* [SUPPLIED PASSAGE]:
>> START
Description of problem: Unable to finish cleaning up nodes for BMaaS (ironic) in Overcloud (OSP12 only). Node that is being attempted to clean-up receives IP address from Neutron DHCP server, but then fails TFTP process. TCPdump on the controller interface used for baremetal cleaning network shows: 15:09:57.055682 IP 172.31.10.12.ah-esp-encap > chrisj-controller-0.external.home.lab.tftp: 30 RRQ "undionly.kpxe" octet tsize 0 15:09:57.055725 IP chrisj-controller-0.external.home.lab > 172.31.10.12: ICMP chrisj-controller-0.external.home.lab udp port tftp unreachable, length 66 For some reason cleaning process is trying to use tftp rather then http but also regular udp port 69 seems not to be open in either ironic-conductor container or controller itself [root@chrisj-controller-0 ~]# docker exec f141f3dc3800 netstat -ulnp | grep 69 [root@chrisj-controller-0 ~]# netstat -ulnp | grep 69 [root@chrisj-controller-0 ~]# docker ps | grep ironic-conductor f141f3dc3800 172.31.0.10:8787/rhosp12/openstack-ironic-conductor:12.0-20180124.1 "kolla_start" 21 hours ago Up About an hour (healthy) ironic_conductor Ironic has been deployed with following parameters: NovaSchedulerDefaultFilters: - RetryFilter - AggregateInstanceExtraSpecsFilter - AggregateMultiTenancyIsolation - AvailabilityZoneFilter - RamFilter - DiskFilter - ComputeFilter - ComputeCapabilitiesFilter - ImagePropertiesFilter IronicCleaningDiskErase: metadata IronicIPXEEnabled: true ServiceNetMap: IronicApiNetwork: external IronicNetwork: external Cleaning network is a Provider network defined in Neutron and Native vlan on BM nodes. DHCP seems to be working fine. This exact same setup worked on OSP11 and OSP10 Version-Release number of selected component (if applicable): OSP12 How reproducible: Everytime Steps to Reproduce: 1. Deploy overcloud with ironic support 2. add BM nodes and update cleaning network parameter 3. attempt to clean up nodes with: openstack baremetal node manage baremetal2 openstack baremetal node provide baremetal2 Actual results: Cleaning fails .. not able to pxe boot Expected results: Cleaning complete Additional info: Attaching sosreport from the controller node (running this with single controller)
Created attachment 1403104 [details] screenshot of the failed pxe attempt
So I was able to fix this issue by updating my overcloud with /usr/share/openstack-tripleo-heat-templates/environments/services-docker/ironic.yaml rather then -e /usr/share/openstack-tripleo-heat-templates/environments/services/ironic.yaml that I originally used. There are really 2 bugs: 1. Update the docs - https://access.redhat.com/documentation/en-us/red_hat_openstack_platform/12/html/bare_metal_provisioning/sect-deploy Section 3.1 and indicate a correct file to be invoked with overcloud deploy 2. Remove /usr/share/openstack-tripleo-heat-templates/environments/services/ironic.yaml from default templates (since it doesn't work) Thanks
Thanks Chris, this issue was just recently found and is being tracked here -https://bugzilla.redhat.com/show_bug.cgi?id=1549770 The fix is being tracked via that BZ so will make this one a duplicate. *** This bug has been marked as a duplicate of bug 1549770 ***
>> END
Excerpt from a dataset
>> START
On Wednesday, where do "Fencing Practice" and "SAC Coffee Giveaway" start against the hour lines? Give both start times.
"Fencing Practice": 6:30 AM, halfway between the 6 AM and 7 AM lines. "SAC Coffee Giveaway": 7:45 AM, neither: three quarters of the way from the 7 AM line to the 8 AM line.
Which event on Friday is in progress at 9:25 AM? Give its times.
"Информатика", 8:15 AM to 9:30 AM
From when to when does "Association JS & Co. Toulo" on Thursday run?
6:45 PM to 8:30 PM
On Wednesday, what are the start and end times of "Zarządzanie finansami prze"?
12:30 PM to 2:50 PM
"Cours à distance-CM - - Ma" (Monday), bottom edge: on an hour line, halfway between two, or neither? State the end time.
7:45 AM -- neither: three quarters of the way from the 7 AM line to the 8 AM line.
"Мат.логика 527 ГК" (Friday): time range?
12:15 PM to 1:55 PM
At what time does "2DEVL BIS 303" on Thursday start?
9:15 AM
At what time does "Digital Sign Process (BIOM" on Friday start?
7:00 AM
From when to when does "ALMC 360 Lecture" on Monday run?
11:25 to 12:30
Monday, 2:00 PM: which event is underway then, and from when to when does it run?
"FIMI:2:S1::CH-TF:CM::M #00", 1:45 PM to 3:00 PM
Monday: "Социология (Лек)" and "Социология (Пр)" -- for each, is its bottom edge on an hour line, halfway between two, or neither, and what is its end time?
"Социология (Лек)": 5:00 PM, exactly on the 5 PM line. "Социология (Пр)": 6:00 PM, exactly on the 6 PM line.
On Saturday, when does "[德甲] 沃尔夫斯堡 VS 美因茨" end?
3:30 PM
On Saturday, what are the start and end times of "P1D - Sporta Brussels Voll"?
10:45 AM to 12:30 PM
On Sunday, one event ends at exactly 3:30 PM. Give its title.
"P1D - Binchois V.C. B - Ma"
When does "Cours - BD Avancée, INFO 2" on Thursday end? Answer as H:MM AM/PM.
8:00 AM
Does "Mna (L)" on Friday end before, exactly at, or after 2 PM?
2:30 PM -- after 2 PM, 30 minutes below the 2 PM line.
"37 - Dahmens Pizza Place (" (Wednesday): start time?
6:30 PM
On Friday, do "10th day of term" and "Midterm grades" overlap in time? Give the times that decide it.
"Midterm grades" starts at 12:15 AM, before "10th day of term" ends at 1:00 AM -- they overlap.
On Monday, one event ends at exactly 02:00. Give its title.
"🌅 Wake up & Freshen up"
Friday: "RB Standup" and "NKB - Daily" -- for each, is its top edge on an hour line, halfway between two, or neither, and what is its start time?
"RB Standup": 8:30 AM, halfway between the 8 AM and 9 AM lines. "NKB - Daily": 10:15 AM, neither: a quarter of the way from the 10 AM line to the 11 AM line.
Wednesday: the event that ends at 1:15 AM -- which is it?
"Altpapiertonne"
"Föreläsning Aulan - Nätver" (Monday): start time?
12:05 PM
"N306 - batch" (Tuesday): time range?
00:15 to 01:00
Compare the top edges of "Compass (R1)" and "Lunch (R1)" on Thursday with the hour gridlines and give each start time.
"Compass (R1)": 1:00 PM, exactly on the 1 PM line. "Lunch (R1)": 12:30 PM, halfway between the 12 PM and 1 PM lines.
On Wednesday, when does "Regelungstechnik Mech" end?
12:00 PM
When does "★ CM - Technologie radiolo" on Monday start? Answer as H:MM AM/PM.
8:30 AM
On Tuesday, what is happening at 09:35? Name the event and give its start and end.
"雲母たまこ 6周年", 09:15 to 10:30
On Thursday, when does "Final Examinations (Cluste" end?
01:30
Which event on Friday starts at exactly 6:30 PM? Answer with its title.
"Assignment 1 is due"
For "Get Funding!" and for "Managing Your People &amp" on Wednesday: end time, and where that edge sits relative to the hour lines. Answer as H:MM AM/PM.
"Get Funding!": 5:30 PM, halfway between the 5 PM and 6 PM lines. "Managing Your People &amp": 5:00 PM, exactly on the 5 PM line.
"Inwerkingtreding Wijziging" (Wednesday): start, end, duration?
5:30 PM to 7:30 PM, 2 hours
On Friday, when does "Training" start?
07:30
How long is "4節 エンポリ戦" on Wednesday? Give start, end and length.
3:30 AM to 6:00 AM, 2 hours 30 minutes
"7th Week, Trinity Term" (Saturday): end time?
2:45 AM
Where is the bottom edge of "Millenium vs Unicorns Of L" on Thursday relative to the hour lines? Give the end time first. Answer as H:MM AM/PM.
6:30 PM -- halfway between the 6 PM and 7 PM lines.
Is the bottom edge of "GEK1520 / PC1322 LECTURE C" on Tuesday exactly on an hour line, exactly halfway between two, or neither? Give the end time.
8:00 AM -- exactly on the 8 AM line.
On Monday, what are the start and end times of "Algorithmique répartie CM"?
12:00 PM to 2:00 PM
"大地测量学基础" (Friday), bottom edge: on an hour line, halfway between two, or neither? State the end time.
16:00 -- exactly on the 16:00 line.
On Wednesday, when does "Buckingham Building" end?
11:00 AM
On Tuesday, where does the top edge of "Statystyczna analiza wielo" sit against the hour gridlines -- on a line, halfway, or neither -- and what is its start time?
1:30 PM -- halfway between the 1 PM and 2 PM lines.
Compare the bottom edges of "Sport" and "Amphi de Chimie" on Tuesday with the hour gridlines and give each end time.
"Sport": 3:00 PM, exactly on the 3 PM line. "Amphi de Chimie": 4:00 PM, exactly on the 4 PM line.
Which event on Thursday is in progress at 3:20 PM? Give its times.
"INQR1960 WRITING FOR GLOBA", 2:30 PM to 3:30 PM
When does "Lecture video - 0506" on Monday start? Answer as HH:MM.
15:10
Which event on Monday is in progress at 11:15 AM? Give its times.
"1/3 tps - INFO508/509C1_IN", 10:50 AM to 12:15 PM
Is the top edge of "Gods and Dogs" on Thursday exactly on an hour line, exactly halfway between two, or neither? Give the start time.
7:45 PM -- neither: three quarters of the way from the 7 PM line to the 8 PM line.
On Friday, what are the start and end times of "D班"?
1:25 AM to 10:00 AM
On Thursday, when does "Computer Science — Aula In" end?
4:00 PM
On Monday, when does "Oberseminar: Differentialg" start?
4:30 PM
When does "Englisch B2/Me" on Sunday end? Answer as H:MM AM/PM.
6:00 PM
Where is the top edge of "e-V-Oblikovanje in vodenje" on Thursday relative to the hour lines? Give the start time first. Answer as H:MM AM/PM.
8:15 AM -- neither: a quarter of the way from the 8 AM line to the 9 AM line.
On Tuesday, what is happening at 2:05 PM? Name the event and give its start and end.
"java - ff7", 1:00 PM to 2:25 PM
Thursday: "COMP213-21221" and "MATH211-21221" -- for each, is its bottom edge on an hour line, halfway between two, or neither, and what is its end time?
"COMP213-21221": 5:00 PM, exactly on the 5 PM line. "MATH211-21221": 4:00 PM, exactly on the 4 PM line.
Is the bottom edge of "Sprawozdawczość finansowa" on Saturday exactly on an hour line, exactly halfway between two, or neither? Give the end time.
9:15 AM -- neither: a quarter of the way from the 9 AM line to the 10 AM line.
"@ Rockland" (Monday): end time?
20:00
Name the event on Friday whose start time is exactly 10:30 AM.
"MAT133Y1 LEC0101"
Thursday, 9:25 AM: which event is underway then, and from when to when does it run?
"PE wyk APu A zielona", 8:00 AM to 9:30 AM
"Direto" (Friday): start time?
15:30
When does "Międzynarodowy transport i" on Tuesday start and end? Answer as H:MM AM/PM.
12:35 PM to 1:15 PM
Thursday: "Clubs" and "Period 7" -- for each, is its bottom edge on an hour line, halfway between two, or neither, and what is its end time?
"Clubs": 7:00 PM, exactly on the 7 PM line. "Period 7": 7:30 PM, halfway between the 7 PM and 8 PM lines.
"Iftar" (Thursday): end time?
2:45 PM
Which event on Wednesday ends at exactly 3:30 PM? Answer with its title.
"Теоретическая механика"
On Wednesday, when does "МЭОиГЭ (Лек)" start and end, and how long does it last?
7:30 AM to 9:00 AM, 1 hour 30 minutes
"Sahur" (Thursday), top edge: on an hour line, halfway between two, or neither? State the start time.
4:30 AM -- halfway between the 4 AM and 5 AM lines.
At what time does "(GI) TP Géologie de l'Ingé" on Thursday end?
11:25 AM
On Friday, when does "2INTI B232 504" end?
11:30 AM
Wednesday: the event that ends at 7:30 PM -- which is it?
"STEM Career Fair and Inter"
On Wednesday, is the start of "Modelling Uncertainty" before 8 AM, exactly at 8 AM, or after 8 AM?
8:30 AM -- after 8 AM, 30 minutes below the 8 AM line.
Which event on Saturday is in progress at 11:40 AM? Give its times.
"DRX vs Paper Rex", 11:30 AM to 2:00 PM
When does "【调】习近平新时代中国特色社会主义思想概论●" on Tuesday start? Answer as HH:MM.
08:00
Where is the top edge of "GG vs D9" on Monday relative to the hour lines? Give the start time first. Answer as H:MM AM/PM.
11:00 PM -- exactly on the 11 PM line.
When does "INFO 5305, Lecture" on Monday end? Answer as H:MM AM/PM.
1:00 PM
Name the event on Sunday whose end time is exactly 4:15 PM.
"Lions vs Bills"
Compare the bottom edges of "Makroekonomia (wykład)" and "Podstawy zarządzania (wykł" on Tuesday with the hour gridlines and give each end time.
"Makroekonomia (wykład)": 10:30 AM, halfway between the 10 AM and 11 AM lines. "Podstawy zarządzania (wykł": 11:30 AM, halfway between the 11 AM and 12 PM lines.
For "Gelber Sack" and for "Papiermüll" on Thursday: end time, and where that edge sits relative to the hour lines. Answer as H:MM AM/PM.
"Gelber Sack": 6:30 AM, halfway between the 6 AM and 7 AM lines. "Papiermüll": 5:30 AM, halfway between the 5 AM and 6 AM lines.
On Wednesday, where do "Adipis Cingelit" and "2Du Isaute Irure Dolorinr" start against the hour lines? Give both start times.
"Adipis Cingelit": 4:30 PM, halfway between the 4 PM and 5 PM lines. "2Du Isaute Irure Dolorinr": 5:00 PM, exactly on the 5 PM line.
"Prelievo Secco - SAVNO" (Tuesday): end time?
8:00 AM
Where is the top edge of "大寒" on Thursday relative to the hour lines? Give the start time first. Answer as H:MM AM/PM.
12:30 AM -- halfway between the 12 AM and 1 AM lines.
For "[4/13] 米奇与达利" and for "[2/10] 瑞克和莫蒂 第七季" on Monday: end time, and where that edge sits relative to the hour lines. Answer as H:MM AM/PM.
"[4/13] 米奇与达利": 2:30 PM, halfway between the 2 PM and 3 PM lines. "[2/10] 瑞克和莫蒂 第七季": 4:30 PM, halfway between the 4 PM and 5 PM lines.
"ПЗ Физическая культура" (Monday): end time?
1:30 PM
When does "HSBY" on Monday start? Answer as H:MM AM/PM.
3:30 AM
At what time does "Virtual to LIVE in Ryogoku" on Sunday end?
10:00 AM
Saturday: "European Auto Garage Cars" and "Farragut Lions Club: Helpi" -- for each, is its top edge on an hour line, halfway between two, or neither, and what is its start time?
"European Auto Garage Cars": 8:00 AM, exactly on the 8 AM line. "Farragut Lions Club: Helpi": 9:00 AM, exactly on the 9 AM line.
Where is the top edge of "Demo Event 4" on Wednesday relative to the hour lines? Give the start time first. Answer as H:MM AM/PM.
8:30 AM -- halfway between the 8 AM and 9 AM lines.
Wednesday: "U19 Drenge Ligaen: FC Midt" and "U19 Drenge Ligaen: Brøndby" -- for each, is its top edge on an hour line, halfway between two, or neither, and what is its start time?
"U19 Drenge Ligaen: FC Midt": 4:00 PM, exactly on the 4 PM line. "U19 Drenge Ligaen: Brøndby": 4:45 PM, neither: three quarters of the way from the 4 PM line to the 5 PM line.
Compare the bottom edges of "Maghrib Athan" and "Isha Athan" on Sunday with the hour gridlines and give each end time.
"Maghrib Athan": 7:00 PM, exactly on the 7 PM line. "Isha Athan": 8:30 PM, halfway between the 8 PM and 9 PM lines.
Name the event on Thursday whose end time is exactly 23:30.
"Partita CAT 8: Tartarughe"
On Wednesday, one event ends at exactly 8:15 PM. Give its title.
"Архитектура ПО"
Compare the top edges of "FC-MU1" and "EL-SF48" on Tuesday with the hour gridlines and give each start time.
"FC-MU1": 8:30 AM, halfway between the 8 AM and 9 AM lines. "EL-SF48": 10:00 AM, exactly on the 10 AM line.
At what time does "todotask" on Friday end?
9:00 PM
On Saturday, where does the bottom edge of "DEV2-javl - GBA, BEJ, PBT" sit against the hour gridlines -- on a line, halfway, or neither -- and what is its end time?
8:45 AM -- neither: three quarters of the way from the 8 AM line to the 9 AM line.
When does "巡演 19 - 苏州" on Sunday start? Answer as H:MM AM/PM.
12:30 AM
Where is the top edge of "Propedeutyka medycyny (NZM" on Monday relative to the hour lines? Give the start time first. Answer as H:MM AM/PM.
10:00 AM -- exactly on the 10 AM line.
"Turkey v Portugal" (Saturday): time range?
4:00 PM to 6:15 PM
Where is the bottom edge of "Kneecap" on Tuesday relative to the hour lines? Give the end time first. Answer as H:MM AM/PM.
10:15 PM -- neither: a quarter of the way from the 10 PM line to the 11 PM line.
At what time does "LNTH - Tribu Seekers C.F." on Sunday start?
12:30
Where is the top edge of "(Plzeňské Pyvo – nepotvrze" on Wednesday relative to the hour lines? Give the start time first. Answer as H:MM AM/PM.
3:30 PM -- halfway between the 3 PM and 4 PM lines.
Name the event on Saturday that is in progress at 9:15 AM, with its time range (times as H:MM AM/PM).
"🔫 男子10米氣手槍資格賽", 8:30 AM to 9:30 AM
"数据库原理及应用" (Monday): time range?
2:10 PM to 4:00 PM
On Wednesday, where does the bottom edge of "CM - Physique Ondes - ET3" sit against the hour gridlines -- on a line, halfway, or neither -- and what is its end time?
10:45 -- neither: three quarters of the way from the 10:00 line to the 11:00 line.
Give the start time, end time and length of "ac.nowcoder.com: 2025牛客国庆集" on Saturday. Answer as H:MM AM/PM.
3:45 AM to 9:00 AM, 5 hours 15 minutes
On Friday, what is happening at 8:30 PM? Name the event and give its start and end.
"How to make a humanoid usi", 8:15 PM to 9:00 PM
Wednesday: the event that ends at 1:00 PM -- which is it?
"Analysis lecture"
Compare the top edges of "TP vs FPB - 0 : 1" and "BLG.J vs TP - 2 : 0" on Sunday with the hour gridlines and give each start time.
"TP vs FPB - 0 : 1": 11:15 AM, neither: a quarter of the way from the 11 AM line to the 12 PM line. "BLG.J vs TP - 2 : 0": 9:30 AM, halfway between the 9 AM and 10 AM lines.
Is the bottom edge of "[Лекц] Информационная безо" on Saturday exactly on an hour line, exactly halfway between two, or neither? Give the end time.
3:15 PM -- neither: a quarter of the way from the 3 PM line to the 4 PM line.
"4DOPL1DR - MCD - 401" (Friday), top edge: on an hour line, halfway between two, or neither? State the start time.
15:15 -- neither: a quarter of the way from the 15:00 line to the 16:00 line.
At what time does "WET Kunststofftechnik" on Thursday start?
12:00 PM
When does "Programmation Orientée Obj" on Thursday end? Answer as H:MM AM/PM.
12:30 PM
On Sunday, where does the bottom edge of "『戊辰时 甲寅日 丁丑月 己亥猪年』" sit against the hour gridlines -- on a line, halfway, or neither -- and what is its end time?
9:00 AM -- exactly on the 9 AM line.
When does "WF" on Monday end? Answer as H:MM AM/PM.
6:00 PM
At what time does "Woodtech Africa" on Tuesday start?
>> END
* [WORK TO COMPLETE]:
1. List the steps to reproduce given in the bug report above, in order.
2. Based on the bug report above, does each statement agree with it? Answer yes or no and quote the words that decide it.
(a) The node being cleaned failed to get an IP address from the Neutron DHCP server.
(b) The same setup had worked on OSP11 and OSP10.
(c) The issue was fixed by updating the overcloud with the ironic.yaml file under services-docker.

* [ANSWERS PER TASK]:
1.
1. Deploy overcloud with ironic support
2. add BM nodes and update cleaning network parameter
3. attempt to clean up nodes with: openstack baremetal node manage baremetal2 and openstack baremetal node provide baremetal2

2.
(a) No: "Node that is being attempted to clean-up receives IP address from Neutron DHCP server, but then fails TFTP process."
(b) Yes: "This exact same setup worked on OSP11 and OSP10"
(c) Yes: "So I was able to fix this issue by updating my overcloud with /usr/share/openstack-tripleo-heat-templates/environments/services-docker/ironic.yaml"